— Passage —
Is it right to init multiprocess in class init?

from multiprocessing.dummy import Pool as ThreadPool
class TSNew:
def __init__(self):
self.redis_client = redis.StrictRedis(host="172.17.31.147", port=4401, db=0)
self.global_switch = 0
self.pool = ThreadPool(40) # init pool
self.dnn_model = None
self.nnf = None
self.md5sum_nnf = "initialize"
self.thread = threading.Thread(target=self.load_model_item)
self.ts_picked_ids = None
self.thread.start()
self.memory = deque(maxlen=3000)
self.process = threading.Thread(target=self.process_user_dict)
self.process.start()
def load_model_item(self):
'''
code
'''
def predict_memcache(self,user_dict):
'''
code
'''
def process_user_dict(self):
while True:
'''
code to generate user_dicts which is a list
'''
results = self.pool.map(self.predict_memcache, user_dicts)
'''
code
'''
TSNew_ = TSNew()
def get_user_result():
logging.info("----------------come in ------------------")
if request.method == 'POST':
user_dict_json = request.get_data()# userid
if user_dict_json == '' or user_dict_json is None:
logging.info("----------------user_dict_json is ''------------------")
return ''
try:
user_dict = json.loads(user_dict_json)
except:
logging.info("json load error, pass")
return ''
TSNew_.memory.append(user_dict)
logging.info('add to deque TSNew_.memory size: %d PID: %d', len(TSNew_.memory), os.getpid())
logging.info("add to deque userid: %s, nation: %s \n",user_dict['user_id'], user_dict['user_country'])
return 'SUCCESS\n'
#app.route('/', methods=['POST'])
def get_ts_gbdt_id():
return get_user_result()
from werkzeug.contrib.fixers import ProxyFix
app.wsgi_app = ProxyFix(app.wsgi_app)
if __name__ == '__main__':
app.run(host='0.0.0.0', port=4444)
I create a multi thread pool in class __init__ and I use the self.pool
to map the function of predict_memcache.
I have two doubts:
(a) Should I initialize the pool in __init__ or just init it right before
results = self.pool.map(self.predict_memcache, user_dicts)
(b) Since the pool is a multi thread operation and it is executed in the thread of process_user_dict, so is there any hidden error ?
Thanks.

Question (a):
It depends. If you need to run process_user_dict more than once, then it makes sense to start the pool in the constructor and keep it running. Creating a thread pool always comes with some overhead and by keeping the pool alive between calls to process_user_dict you would avoid that additional overhead.
If you just want to process one set of input, you can as well create your pool right inside process_user_dict. But probably not right before results = self.pool.map(self.predict_memcache, user_dicts) because that would create a pool for every iteration of your surrounding while loop.
In your specific case, it does not make any difference. You create your TSNew_ object on module-level, so that it remains alive (and with it the thread pool) while your app is running; the same thread pool from the same TSNew instance is used to process all the requests during the lifetime of app.run().
Since you seem to be using that construct with self.process = threading.Thread(target=self.process_user_dict) as some sort of listener on self.memory, creating the pool in the constructor is functionally equivalent to creating the pool inside of process_user_dict (but outside the loop).
Question (b):
Technically, there is no hidden error by default when creating a thread inside a thread. In the end, any additional thread's ultimate parent is always the MainThread, that is implicitly created for every instance of a Python interpreter. Basically, every time you create a thread inside a Python program, you create a thread in a thread.

— Task item A —
Answer the following about the thread-pool discussion:
(i) How many threads are passed to ThreadPool when the pool is created in the class constructor?
(ii) On which port is the app set to run in the code?
(iii) According to the reply, which thread is the ultimate parent of any additional thread?
The entries that follow bear no relation to the thread-pool discussion.

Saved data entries
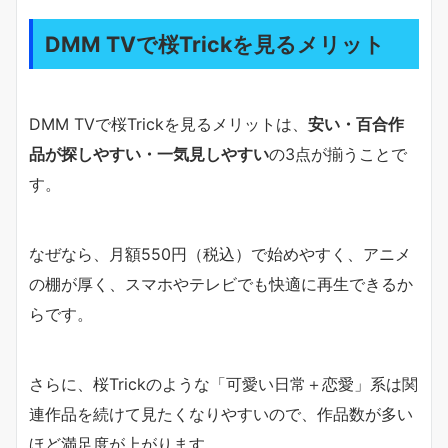
DMM TVで桜Trickを見るメリット
DMM TVで桜Trickを見るメリットは、
安い・百合作
品が探しやすい・一気見しやすい
の3点が揃うことで
す。
なぜなら、月額550円（税込）で始めやすく、アニメ
の棚が厚く、スマホやテレビでも快適に再生できるか
らです。
さらに、桜Trickのような「可愛い日常＋恋愛」系は関
連作品を続けて見たくなりやすいので、作品数が多い
ほど満足度が上がります。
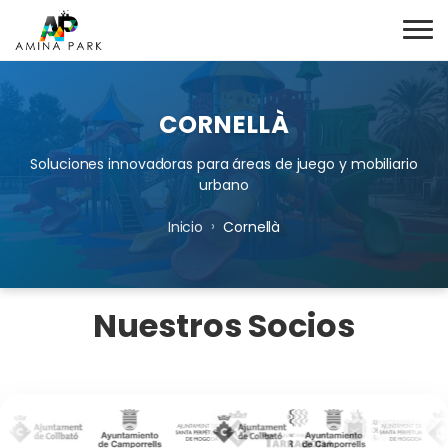
CORNELLÀ
Soluciones innovadoras para áreas de juego y mobiliario
urbano
›
Inicio
Cornellà
Nuestros Socios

— Task item B —
Rename "桜Trick" to "Sakura Trick" throughout the saved data entries, and reproduce their lines otherwise unchanged. Leave the pictures out of your answer.

— Written answer A —
(i) 40
(ii) 4444
(iii) MainThread

— Written answer B —
DMM TVでSakura Trickを見るメリット
DMM TVでSakura Trickを見るメリットは、
安い・百合作
品が探しやすい・一気見しやすい
の3点が揃うことで
す。
なぜなら、月額550円（税込）で始めやすく、アニメ
の棚が厚く、スマホやテレビでも快適に再生できるか
らです。
さらに、Sakura Trickのような「可愛い日常＋恋愛」系は関
連作品を続けて見たくなりやすいので、作品数が多い
ほど満足度が上がります。
CORNELLÀ
Soluciones innovadoras para áreas de juego y mobiliario
urbano
›
Inicio
Cornellà
Nuestros Socios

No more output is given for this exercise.